Ask HN: Why do we have different simcard sizes? - Madre

One thing that baffles me is why do we have different sim card sizes. Phones keep getting bigger and bigger by the day but phone manufacturers think it is wise to reduce simcard sizes. Is this by design or dont they just want me to remove my sim and put it in another phone model?
======
superasn
Same reason why we have different USB ports (normal, micro, mini, etc).
Designs keep evolving.

Also, I think the weight of phone is very important so anything to shave even
a few micrograms off it could be one of the reasons (Read: Why Steve jobs
tossed the first iPad in an aquarium [1])
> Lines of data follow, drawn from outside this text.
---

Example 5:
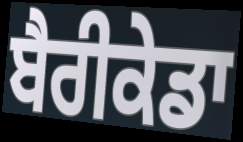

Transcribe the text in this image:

ਬੈਰੀਕੇਡਾ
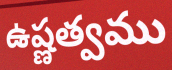
ఉష్ణత్వము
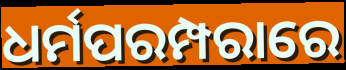
ଧର୍ମପରମ୍ପରାରେ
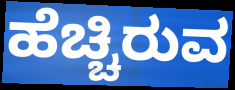
ಹೆಚ್ಚಿರುವ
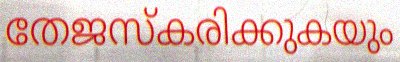
തേജസ്കരിക്കുകയും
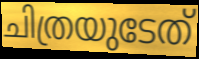
ചിത്രയുടേത്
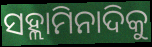
ସହ୍ଲାମିନାଦିକୁ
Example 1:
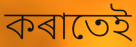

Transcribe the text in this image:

কৰাতেই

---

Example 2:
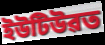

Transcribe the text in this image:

ইউটিউৱত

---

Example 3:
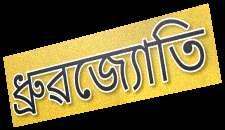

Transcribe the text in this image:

ধ্ৰুৱজ্যোতি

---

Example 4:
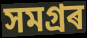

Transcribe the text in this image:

সমগ্ৰৰ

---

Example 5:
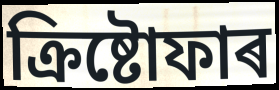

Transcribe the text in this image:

ক্ৰিষ্টোফাৰ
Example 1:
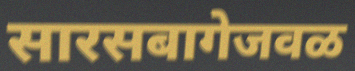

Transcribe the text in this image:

सारसबागेजवळ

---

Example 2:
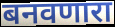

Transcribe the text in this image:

बनवणारा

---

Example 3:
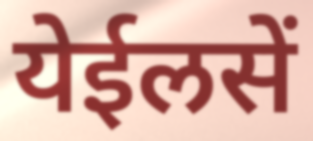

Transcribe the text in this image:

येईलसें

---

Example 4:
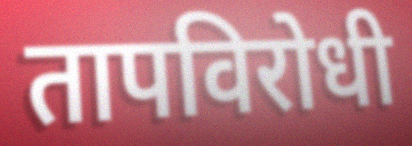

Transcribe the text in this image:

तापविरोधी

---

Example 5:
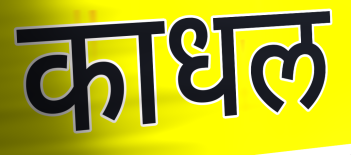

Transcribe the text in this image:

काधल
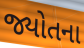
જ્યોતના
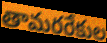
తామరరేకుల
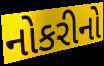
નોકરીનો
Lastly, i think it is also because of what you said, especially with the new
closed walled phones where the device manufacturer (read Apple) would like to
seal you into a contract with the phone company and phone.
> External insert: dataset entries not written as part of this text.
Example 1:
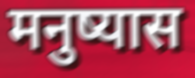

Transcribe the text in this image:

मनुष्यास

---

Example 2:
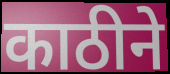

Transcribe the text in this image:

काठीने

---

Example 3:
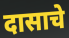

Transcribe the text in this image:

दासाचे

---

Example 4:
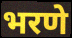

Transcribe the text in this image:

भरणे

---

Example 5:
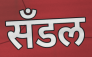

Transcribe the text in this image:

सँडल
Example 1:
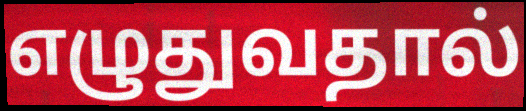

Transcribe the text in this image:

எழுதுவதால்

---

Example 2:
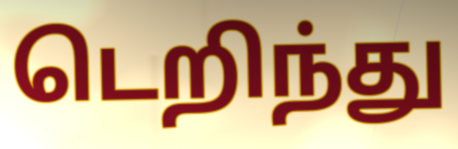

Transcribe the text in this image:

டெறிந்து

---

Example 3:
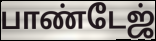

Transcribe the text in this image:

பாண்டேஜ்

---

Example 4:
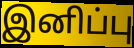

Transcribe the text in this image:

இனிப்பு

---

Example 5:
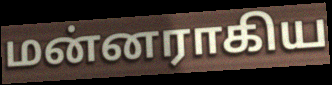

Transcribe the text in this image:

மன்னராகிய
[1] [https://my.news.yahoo.com/steve-jobs-dropped-first-
ipod-1521...](https://my.news.yahoo.com/steve-jobs-dropped-first-
ipod-152100470.html)

------
MichaelCrawford
It's known as "The Cable Conspiracy".

By making all our connectors different, we have to keep buying stuff. Consider
that I can't take my SIM card out of my phone then put it in a different
phone. That means I have to buy a new SIM card, if I want a new phone. That
means sales of SIM cards.

Consider that we have both Firewire and USB, and that USB has four different
kinds of connectors. It moves product!